Two Oregon Catholic moms, who also have decades of experience in Catholic education, offer advice for parents: See the big picture instead of sweating the small stuff.
“Don’t worry about the little things,” says Sue Gerding, a member of Our Lady of Lourdes Parish in Jordan and a mother of five adult children with husband Ben. “Don’t worry if your house is not as clean as before kids came along. Enjoy the kids as they grow up.”
If anyone had cause to worry, it was Gerding. Each of her children were second lieutenants in the U.S. Army and served in Iraq and Afghanistan, some repeatedly.
“I learned to trust God the most during those times,” she says. “There was nothing much to do but pray.”
Gerding also had a bout with cancer.
She was a stay-at-home mom until her youngest was in high school, then earned a master’s degree in teaching from Willamette University and has long taught at Lourdes Charter School.
Gerding was 25 when she became a mother. Most days with five youngsters were wonderful, even if chaotic. But some days were difficult, she says. It was the hard times that made her a better woman — more patient, tolerant and compassionate.
If her children — four girls and one boy — needed firm discipline, which was rare, she dispensed it. Soon, the kids developed a sense of the common good, and no one wanted to be the one to break the peace.
Her chief role model was her own mother, who was unflappable. Her mother-in-law, also a good example, was highly supportive and a strong Catholic.
Gerding finds it’s easier to be in the moment as a grandmother — which she is eight times over. She cherishes each minute spent reading a book, playing in the park or baking cookies.
Let them make mistakes
Jeannie Ray-Timoney also is a mother of four girls and one boy, all grown. Though herself a disciplined college athlete and longtime coach of Catholic Youth Organization basketball and volleyball, Ray-Timoney cautions parents against being overly directive or protective.
“You’ve got to let them make mistakes.

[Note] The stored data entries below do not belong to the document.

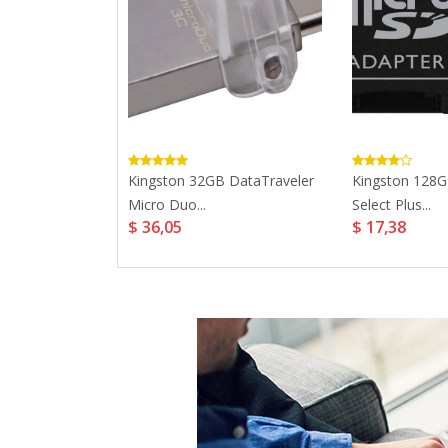
ase IPhone XR,
Kingston 32GB DataTraveler
Kingston 128
Micro Duo...
Select Plus...
$ 36,05
$ 17,38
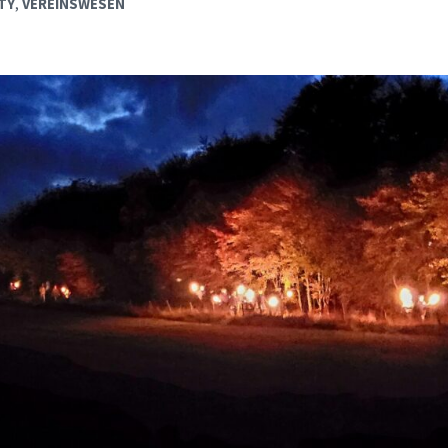
TY
,
VEREINSWESEN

They learn from mistakes,” she says.
Ray-Timoney, holder of a doctorate in education and associate superintendent of schools for the Archdiocese of Portland, says she and husband Mark chose to be authoritative rather than authoritarian.

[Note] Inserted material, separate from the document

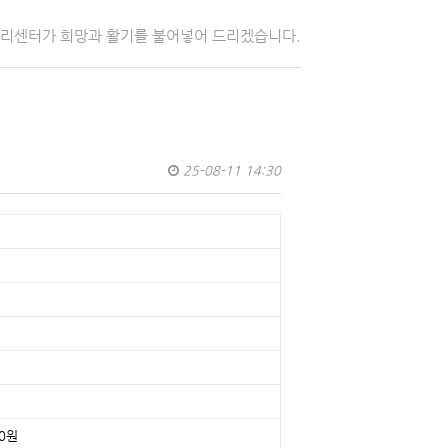
자리센터가 희망과 활기를 불어넣어 드리겠습니다.
25-08-11 14:30
30원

“We were still in charge, but we were willing to listen to the kids,” she says. “We wanted our kids to be self-sufficient.”
As it turns out, she says, the kids all have “strong character,” based on the family motto: Love God and love neighbor.

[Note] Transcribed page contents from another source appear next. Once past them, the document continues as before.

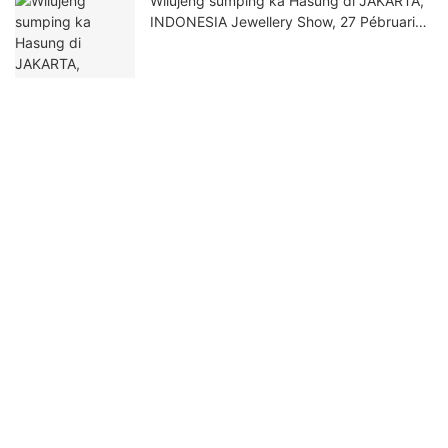
Wilujeng sumping ka Hasung di JAKARTA,
INDONESIA Jewellery Show, 27 Pébruari
dugi ka 2 Maret 2025.
Get In Touch With Us
Ngaran
Surélék
Telepon/WhatsApp/Skype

Like Gerding, Ray-Timoney went back to school as a mom to study education. For a long time, she would sit down with her kids to do her homework.
A grandmother of seven with two more on the way, Ray-Timoney says being a mother made her realize how much God is a part of everything. She also started thinking more about others and less about herself, but always made sure to conserve solitude, like running or playing sports.
“It makes me a better mom to go run or go to the gym,” she says.
Her suggestion for parents: “Continue to talk to your kids so you know what’s going on in their lives.”
Among her favorite Scripture passages for parents: “Love is patient, love is kind . . . ” from St. Paul and the parable of the Prodigal Son, which she looks at as the story of a parent who always has open arms.
“Being a parent is a hard job,” Ray-Timoney says. “It takes a lot of patience and a lot of prayer. You just do the best you can.”